_Problem to work on_.
Only the lines below, from the one with "378 183 9.30" through the one with "585 377 9156", are to be written out, exactly.

_Records_.
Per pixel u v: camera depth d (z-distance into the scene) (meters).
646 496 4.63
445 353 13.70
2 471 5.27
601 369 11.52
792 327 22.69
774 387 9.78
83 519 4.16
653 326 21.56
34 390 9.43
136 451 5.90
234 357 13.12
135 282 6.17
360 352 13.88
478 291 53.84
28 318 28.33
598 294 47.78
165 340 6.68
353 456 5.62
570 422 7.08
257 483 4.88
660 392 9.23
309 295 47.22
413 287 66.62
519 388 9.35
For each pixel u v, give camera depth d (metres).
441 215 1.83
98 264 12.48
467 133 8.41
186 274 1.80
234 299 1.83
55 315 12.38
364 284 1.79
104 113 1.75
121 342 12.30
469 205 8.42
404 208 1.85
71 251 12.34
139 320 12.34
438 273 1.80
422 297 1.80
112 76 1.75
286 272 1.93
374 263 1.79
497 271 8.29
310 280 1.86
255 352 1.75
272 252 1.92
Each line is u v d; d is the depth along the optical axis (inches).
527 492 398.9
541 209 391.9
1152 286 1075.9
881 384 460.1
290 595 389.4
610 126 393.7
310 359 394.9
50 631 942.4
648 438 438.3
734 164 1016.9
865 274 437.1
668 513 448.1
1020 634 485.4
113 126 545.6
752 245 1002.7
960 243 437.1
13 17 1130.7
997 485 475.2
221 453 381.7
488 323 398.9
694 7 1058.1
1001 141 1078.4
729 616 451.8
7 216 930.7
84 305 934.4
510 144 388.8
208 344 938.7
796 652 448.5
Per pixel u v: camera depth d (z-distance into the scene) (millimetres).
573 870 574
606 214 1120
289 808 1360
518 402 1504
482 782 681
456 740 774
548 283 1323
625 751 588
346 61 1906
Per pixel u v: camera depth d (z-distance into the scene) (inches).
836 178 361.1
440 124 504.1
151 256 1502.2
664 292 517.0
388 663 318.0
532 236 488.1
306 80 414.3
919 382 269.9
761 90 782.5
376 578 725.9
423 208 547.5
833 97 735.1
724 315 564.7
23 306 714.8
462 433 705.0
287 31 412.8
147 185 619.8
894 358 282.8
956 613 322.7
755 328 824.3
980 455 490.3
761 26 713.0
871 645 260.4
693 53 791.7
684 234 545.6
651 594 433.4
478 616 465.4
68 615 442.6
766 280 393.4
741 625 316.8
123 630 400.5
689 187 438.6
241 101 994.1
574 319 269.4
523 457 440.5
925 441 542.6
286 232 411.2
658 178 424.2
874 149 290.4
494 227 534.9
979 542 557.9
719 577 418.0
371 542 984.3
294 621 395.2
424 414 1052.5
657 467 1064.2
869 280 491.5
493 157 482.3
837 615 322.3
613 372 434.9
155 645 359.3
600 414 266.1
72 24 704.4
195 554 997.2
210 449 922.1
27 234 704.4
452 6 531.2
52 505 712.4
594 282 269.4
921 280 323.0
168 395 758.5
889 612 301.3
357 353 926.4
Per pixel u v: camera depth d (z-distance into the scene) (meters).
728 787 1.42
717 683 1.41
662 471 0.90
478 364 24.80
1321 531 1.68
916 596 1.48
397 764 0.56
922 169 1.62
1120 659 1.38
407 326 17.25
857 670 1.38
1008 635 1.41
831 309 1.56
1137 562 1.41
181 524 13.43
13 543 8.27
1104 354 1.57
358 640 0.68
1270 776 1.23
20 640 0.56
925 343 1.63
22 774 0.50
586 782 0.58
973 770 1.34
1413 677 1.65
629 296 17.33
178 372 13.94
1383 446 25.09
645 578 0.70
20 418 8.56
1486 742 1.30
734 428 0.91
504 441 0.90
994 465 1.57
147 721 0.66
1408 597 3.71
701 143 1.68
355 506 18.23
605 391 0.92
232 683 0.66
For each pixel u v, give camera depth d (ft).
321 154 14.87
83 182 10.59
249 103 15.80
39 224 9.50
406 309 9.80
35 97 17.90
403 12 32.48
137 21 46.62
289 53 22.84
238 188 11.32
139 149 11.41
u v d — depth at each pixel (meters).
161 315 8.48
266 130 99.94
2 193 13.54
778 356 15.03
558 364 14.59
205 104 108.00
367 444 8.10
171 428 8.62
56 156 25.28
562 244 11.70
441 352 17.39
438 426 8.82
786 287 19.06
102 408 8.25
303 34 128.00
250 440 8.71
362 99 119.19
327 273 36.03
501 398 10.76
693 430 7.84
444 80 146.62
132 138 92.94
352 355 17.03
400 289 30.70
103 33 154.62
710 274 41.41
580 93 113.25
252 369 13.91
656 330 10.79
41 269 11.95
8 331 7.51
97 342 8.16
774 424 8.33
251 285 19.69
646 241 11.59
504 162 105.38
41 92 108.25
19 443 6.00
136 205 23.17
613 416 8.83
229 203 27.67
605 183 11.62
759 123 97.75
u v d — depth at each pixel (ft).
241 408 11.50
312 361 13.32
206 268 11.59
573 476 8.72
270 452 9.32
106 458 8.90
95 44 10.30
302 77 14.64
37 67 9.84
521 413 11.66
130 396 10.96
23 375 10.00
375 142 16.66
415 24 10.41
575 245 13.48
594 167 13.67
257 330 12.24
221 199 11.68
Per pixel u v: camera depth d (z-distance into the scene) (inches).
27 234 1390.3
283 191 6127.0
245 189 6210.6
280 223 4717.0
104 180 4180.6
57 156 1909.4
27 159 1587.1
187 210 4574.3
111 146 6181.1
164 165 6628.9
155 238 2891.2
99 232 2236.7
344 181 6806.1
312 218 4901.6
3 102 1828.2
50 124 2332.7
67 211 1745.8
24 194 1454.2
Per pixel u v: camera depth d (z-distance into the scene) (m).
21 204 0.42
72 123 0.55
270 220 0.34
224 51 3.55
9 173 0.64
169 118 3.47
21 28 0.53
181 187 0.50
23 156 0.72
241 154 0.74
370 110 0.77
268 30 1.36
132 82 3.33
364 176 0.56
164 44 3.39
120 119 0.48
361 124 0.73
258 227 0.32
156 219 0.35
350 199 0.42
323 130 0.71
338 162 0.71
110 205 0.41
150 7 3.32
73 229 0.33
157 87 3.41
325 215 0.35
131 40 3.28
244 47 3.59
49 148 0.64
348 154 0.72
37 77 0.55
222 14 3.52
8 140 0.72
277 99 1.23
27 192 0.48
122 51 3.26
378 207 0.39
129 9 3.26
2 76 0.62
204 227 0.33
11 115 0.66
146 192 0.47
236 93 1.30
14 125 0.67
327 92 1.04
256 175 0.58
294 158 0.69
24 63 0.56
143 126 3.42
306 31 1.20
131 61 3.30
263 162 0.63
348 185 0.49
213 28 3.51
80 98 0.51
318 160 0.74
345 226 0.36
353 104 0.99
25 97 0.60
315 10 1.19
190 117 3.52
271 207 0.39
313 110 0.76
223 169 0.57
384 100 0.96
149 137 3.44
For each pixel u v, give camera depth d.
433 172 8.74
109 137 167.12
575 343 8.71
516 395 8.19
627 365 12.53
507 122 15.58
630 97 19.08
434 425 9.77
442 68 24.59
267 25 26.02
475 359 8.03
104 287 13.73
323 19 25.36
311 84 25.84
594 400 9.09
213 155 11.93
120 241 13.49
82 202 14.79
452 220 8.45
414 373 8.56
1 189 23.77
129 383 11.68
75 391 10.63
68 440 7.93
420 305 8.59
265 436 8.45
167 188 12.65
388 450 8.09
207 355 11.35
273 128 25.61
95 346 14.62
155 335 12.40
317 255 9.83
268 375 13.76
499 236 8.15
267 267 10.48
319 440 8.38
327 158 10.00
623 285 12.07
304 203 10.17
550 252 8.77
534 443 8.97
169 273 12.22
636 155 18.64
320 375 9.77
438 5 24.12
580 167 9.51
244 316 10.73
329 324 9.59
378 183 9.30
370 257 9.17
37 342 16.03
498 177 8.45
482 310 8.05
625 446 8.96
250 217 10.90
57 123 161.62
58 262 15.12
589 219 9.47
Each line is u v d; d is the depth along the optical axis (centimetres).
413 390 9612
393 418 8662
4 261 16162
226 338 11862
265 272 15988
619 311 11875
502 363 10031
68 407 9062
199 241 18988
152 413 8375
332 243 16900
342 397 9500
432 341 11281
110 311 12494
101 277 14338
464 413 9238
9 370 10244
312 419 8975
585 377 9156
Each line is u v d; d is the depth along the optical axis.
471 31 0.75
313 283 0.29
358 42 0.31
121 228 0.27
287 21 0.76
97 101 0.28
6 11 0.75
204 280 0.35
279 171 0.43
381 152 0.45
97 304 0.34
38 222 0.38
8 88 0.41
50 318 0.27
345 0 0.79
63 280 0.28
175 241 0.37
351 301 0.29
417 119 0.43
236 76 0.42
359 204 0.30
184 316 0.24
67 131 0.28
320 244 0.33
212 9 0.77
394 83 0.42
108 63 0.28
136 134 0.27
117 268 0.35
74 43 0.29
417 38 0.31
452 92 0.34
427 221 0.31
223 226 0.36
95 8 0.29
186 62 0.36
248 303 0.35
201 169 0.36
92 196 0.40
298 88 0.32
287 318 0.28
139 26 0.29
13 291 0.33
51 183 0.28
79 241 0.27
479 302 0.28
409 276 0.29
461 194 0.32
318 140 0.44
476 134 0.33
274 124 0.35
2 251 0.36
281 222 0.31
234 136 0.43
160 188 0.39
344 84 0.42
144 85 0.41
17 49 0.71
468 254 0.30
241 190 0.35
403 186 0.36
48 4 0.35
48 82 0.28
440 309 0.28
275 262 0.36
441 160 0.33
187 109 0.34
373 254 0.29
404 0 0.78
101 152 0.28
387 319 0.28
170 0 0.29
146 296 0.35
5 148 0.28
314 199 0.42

_Solution to this exercise_.
378 183 9.30
370 257 9.17
37 342 16.03
498 177 8.45
482 310 8.05
625 446 8.96
250 217 10.90
57 123 161.62
58 262 15.12
589 219 9.47
Each line is u v d; d is the depth along the optical axis (centimetres).
413 390 9612
393 418 8662
4 261 16162
226 338 11862
265 272 15988
619 311 11875
502 363 10031
68 407 9062
199 241 18988
152 413 8375
332 243 16900
342 397 9500
432 341 11281
110 311 12494
101 277 14338
464 413 9238
9 370 10244
312 419 8975
585 377 9156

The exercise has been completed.